Maybe yes, maybe no. Privacy encouraged talking. “Good. But I like tight, secure places. Humor me,” she requested. With that, she led the way to the captain’s office.
With a pastel blue back wall, the office had three sides of glass. Or three walls buffered with blinds, depending on how you viewed it. Callie lowered all three blinds and closed them before she turned to talk to Brent. She made herself as comfortable as possible in the captain’s chair. It was one of those ergonomic ones designed to relax your back. It always had the opposite effect on her, making her feel as if she was on a rack.

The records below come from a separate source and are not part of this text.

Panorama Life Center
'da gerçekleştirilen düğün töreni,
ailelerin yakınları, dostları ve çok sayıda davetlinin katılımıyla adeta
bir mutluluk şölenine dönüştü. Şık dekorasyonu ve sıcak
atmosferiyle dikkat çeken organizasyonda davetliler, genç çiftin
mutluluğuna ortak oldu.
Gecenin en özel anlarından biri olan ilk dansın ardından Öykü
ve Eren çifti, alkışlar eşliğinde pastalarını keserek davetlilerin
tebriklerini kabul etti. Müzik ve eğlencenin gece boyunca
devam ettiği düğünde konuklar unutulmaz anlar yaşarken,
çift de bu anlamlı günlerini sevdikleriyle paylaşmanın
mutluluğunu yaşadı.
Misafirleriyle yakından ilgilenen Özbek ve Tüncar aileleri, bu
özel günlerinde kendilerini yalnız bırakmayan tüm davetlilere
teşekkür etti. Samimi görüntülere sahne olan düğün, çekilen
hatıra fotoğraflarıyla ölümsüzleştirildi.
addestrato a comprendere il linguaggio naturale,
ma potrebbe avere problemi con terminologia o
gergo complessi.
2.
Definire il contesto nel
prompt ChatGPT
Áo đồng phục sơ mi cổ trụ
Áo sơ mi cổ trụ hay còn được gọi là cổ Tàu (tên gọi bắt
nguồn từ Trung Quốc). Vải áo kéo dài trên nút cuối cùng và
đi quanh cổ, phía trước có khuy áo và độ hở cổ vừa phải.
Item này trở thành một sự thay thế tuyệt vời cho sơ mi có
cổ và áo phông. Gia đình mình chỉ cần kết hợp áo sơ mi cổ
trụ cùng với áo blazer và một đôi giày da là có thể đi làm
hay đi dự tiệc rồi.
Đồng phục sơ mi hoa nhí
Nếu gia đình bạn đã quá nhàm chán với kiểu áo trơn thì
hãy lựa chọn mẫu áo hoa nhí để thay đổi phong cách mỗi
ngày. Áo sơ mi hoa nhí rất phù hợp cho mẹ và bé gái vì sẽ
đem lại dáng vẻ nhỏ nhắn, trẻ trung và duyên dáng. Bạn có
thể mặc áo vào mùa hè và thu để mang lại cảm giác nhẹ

But this wasn’t about her.
“Since you brought up your ex-wife,” she began mildly, as if they were having a conversation over afternoon coffee, “let’s talk about her.”
He didn’t need to be a seer like his ancestor to know
where she was going with this. “You couldn’t be more wrong.”
Maybe he was a little too quick to judge, she mused. You never wanted to think the worst of someone you loved. Or loved once.
Callie phrased her words tactfully, not wanting to add unnecessarily to his pain. “Sometimes we don’t know people as well as we think we do.”
Brent held his position. He would have bet his life on this, and he wasn’t the type to bet on anything except a sure thing. “Jennifer never wanted to be a mother. Rachel was an accident. One of those tiny percentages that manage to screw up the birth control industry’s batting average. When Jennifer got pregnant, I had to talk her into keeping the baby. Having Rachel cost me the price of a full-length mink coat. Best return on an investment I ever had.”
So the woman also believed in murdering animals for their pelts. She knew she wasn’t supposed to have an opinion of the judge’s ex, but Callie was getting to like her less and less by the moment. Especially since Jennifer Montgomery apparently had no mothering instincts. Families were such a way of life in her world, she couldn’t fathom someone not wanting a child.
She looked down at her pad. It was still snow-white, but she couldn’t very well write “Ex-wife is a bitch.” At least, not while the judge could read the words upside down. She folded her hands over the pad and looked at the man. “So she wouldn’t suddenly try to have your daughter kidnapped?”
His laugh was short and without mirth. “It’s all I can do to get Jennifer to visit Rachel a few times a year.” Brent hated the way Rachel looked whenever Jennifer canceled a visit. He knew his daughter was trying to keep up a brave front for him, but he also knew that her feelings were deeply hurt. For that alone, he damned Jennifer. “Believe me, she has no interest in taking Rachel.”
Love wasn’t always a motive. But oftentimes hate was. “Even to get back at you for something?”
Jennifer would have been more inclined to feel that way if he hadn’t allowed her out of their marriage. “The only thing my ex-wife wanted from me was my last name and my money. She got a share of both in the divorce. She also wanted to be free. She couldn’t wait to be rid of both of us. There is no way that she would do anything like this.”